WORK ITEM A: In the abstract on lingual palpation for porcine cysticercosis, what range did the seroprevalence rates span?
WORK ITEM B: Decide whether each statement agrees with the abstract on lingual palpation for porcine cysticercosis: (i) the data came from 26 study sites, (ii) the 10% tongue-cyst cut-off reliably predicts that an area is of low transmission, and (iii) the relationship between the two variables differed widely from site to site. Answer yes or no for each and quote the deciding words.

READING PASSAGE:
......
Lingual palpation for porcine cysticercosis: a rapid epidemiological tool for estimating prevalence and community risk in Africa.

OBJECTIVE: To assess the association between the prevalence of tongue cyst-positive and antigen-positive pigs across different settings in Africa, to evaluate whether examining pigs for cysts could be used as a rapid surveillance tool for identifying geographical areas with a higher probability of high transmission of cysticercosis.
METHODS: Published data were collated from 26 study sites across Africa that reported the prevalence of porcine cysticercosis by both lingual and serological examinations. The study sites were located in 10 countries across Africa.
RESULTS: Seroprevalence rates ranged from 4% to 41%. Despite the varied study sites, the relationship between the two variables was highly consistent and suggests identification of tongue cysts may be useful for cysticercosis surveillance. We found that all areas with more than 10% of pigs having cysts in their tongues had at least 30% seroprevalence (PPV of 100%), although this cut-off is less reliable at predicting that an area is of low transmission (NPV of 84%).
......
SUPPLIED INFORMATION:

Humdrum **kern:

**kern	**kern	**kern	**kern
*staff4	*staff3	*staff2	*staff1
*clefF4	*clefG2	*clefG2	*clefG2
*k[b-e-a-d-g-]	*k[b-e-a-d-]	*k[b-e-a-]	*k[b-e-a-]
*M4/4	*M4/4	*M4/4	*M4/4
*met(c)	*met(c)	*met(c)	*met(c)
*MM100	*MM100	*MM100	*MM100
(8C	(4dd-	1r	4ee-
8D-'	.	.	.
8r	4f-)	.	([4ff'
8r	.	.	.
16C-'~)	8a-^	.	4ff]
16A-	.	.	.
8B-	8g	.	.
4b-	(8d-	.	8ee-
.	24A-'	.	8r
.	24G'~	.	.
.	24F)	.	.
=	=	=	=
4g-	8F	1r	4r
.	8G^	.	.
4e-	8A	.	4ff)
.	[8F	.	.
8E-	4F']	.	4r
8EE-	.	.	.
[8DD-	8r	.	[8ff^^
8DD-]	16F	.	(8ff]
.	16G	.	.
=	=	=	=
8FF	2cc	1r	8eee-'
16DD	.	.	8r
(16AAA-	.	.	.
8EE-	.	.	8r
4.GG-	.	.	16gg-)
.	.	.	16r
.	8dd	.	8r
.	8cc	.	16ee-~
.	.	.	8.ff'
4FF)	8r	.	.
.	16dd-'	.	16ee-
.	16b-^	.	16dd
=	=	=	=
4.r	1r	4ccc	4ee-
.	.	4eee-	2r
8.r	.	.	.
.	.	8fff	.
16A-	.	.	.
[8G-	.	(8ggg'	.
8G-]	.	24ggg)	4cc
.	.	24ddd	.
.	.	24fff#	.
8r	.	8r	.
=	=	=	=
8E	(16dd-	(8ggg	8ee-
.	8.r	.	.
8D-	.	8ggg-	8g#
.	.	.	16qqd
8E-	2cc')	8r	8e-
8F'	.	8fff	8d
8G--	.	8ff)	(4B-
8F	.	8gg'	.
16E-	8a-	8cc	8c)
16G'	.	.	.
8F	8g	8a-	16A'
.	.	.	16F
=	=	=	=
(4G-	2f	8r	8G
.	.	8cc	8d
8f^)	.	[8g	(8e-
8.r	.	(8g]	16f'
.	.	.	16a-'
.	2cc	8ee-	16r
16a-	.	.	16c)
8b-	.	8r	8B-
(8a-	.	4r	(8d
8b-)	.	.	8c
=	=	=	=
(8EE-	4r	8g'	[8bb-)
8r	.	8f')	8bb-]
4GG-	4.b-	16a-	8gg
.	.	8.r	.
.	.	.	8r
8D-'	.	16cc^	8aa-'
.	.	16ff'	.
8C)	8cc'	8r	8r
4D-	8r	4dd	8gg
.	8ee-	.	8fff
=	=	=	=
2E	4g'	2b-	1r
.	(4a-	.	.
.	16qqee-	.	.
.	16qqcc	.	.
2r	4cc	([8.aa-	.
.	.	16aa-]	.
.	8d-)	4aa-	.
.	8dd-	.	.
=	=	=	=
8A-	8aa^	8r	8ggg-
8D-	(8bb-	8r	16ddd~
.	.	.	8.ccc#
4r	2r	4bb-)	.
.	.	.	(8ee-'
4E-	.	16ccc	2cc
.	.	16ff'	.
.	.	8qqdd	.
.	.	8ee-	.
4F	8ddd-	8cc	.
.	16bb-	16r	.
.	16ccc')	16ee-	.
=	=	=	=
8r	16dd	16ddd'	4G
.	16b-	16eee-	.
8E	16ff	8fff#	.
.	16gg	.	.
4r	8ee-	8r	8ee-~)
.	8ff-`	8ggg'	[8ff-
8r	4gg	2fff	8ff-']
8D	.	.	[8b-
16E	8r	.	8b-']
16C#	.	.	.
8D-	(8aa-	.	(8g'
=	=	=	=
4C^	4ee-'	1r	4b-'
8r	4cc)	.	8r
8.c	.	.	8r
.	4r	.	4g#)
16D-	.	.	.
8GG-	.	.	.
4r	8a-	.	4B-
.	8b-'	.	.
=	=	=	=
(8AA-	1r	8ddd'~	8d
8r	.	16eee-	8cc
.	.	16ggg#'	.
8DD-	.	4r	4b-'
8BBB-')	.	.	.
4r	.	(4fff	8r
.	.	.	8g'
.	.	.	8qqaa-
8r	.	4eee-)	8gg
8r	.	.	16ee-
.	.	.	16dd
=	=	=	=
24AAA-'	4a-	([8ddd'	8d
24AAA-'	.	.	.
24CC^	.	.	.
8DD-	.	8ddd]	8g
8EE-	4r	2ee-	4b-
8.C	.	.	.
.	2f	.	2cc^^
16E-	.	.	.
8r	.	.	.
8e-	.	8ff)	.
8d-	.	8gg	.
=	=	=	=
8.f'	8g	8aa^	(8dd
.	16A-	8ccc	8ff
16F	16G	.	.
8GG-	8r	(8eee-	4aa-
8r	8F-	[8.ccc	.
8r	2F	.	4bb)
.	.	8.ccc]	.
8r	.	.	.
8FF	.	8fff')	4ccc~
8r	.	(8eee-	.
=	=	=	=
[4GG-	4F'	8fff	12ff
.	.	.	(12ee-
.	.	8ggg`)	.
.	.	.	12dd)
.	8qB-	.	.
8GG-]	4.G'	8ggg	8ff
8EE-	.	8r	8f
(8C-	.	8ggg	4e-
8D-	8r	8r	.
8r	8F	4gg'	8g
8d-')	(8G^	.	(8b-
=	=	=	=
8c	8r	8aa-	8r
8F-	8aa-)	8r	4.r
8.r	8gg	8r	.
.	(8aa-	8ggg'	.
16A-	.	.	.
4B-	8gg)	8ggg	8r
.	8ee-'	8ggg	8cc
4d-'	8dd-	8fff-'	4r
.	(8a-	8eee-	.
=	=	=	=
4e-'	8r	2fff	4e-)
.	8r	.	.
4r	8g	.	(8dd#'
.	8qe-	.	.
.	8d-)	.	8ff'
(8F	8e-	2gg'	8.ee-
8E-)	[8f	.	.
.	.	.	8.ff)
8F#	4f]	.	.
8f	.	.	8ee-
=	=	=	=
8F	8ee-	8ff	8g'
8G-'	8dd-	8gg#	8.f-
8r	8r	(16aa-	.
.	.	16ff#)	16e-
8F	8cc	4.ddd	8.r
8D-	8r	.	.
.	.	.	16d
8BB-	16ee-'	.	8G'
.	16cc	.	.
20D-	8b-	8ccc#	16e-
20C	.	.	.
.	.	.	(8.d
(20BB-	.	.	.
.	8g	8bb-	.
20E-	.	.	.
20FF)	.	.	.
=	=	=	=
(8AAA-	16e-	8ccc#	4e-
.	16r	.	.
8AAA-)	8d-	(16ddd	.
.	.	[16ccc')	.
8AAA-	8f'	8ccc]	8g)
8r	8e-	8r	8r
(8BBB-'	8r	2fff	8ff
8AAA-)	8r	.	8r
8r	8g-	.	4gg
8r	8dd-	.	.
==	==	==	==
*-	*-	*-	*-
......
EXPECTED OUTPUT A: They ranged from 4% to 41%.

EXPECTED OUTPUT B:
(i) Yes: "Published data were collated from 26 study sites across Africa"
(ii) No: "this cut-off is less reliable at predicting that an area is of low transmission (NPV of 84%)"
(iii) No: "the relationship between the two variables was highly consistent"